• **DOCUMENT SECTION**
There were several significant negative results from this study. Although there was a correlation with AIF-1, there was no correlation with other cytokines implicated in scleroderma, such as CTGF28, 29 or IL-13.30 IL-6 and IFN-γ were previously shown to be associated with cutaneous graft-versus-host disease.31, 32, 33, 34 Although the expression of IFN-γ correlated with chronic graft-versus-host disease by inspection, it did not reach statistical significance and there was no association with survival. The expression of IL-6 was not found to correlate with diagnosis or survival.

This study is based on mRNA transcript levels to provide a quantitative approach to cytokine analysis. Several studies have shown a correlation between mRNA transcript and protein levels,35, 36, 37 including one correlating Foxp3 gene expression with protein content in Tregs.38 The advantages of studying mRNA transcripts are that they are arguably more sensitive than immunohistochemistry studies on paraffin blocks, which may be affected by formalin fixation, and that they allow for a finer degree of quantitation. Nevertheless, future studies are needed to show protein expression by immunohistochemistry. Lastly, immunohistochemical studies are required to localize the cellular elaborators (ie, T cells, B cells, macrophages, etc) of these transcripts.

• **INFORMATION**
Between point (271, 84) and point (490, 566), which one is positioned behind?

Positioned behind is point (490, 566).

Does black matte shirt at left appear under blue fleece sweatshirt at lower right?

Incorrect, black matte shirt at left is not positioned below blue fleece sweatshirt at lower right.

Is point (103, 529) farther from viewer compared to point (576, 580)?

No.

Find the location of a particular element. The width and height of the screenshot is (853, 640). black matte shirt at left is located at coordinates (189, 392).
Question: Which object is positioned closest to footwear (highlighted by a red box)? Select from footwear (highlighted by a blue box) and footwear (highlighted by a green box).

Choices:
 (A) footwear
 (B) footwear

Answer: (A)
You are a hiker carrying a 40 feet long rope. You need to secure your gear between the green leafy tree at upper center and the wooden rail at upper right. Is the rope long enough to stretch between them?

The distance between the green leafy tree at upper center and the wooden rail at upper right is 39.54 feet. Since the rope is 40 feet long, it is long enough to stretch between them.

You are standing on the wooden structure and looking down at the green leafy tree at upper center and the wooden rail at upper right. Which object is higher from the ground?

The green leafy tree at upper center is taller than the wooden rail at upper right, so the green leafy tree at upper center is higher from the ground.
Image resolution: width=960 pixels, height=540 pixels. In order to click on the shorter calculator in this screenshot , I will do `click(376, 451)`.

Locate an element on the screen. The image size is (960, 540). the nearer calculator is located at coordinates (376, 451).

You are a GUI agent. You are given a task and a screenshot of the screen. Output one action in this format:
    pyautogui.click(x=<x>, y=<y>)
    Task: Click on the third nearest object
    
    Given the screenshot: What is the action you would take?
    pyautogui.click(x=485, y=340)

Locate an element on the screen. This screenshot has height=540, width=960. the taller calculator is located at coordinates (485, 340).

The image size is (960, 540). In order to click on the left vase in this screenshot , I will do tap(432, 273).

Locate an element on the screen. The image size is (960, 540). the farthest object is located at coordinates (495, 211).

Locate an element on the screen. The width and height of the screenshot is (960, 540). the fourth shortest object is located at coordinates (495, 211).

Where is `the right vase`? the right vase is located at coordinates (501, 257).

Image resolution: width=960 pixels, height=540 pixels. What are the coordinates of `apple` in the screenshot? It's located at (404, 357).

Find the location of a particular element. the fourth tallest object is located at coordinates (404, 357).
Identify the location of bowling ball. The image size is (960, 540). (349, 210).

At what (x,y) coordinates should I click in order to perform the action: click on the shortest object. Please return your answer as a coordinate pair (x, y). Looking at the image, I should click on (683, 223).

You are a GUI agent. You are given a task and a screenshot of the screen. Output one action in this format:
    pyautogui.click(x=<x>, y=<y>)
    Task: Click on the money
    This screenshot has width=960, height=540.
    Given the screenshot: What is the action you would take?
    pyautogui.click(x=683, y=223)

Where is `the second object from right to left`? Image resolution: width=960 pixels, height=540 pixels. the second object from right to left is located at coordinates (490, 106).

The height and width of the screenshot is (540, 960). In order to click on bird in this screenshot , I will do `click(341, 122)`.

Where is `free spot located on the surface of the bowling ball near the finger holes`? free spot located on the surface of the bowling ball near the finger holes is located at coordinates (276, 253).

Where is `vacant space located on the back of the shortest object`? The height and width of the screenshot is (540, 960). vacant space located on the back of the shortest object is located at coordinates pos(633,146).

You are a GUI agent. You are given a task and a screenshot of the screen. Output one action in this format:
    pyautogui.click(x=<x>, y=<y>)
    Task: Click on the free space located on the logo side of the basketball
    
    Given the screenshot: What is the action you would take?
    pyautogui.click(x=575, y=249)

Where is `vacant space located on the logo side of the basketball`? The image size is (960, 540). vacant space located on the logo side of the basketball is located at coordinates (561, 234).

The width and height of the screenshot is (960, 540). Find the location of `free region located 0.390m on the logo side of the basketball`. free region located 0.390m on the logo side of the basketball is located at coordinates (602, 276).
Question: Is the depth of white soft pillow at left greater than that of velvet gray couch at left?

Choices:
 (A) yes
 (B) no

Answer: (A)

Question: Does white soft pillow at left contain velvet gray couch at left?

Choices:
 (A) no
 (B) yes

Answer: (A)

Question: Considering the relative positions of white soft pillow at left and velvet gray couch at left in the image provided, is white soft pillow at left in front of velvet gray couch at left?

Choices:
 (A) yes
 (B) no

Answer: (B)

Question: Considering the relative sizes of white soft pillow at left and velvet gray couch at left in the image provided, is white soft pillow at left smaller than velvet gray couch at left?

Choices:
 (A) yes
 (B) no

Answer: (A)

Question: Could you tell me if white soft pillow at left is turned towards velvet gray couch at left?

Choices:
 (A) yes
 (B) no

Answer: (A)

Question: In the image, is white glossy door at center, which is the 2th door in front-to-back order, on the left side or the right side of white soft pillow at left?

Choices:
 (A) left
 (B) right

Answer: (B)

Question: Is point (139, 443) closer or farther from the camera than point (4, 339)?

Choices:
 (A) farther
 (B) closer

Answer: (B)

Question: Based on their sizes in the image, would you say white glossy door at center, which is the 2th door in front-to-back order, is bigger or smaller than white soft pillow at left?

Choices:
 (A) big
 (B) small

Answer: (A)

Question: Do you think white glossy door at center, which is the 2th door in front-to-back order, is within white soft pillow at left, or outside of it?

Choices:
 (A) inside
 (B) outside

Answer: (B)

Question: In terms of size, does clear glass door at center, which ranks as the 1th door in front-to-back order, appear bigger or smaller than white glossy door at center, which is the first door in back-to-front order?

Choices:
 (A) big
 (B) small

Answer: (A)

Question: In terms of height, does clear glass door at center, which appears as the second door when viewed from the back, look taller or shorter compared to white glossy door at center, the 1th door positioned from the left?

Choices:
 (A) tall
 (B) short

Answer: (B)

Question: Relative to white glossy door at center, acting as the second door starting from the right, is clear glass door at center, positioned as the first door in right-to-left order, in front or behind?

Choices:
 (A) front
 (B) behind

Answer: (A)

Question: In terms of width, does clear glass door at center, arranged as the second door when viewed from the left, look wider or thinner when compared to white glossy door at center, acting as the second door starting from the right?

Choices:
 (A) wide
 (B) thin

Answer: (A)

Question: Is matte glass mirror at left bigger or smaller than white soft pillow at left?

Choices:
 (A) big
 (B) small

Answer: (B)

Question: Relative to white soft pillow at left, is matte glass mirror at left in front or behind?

• **EXERCISE DIRECTIONS**
From the passage on cytokine expression, reproduce word for word the portion starting at "This study is" and ending at "of these transcripts.".

• **TASK OUTPUT**
This study is based on mRNA transcript levels to provide a quantitative approach to cytokine analysis. Several studies have shown a correlation between mRNA transcript and protein levels,35, 36, 37 including one correlating Foxp3 gene expression with protein content in Tregs.38 The advantages of studying mRNA transcripts are that they are arguably more sensitive than immunohistochemistry studies on paraffin blocks, which may be affected by formalin fixation, and that they allow for a finer degree of quantitation. Nevertheless, future studies are needed to show protein expression by immunohistochemistry. Lastly, immunohistochemical studies are required to localize the cellular elaborators (ie, T cells, B cells, macrophages, etc) of these transcripts.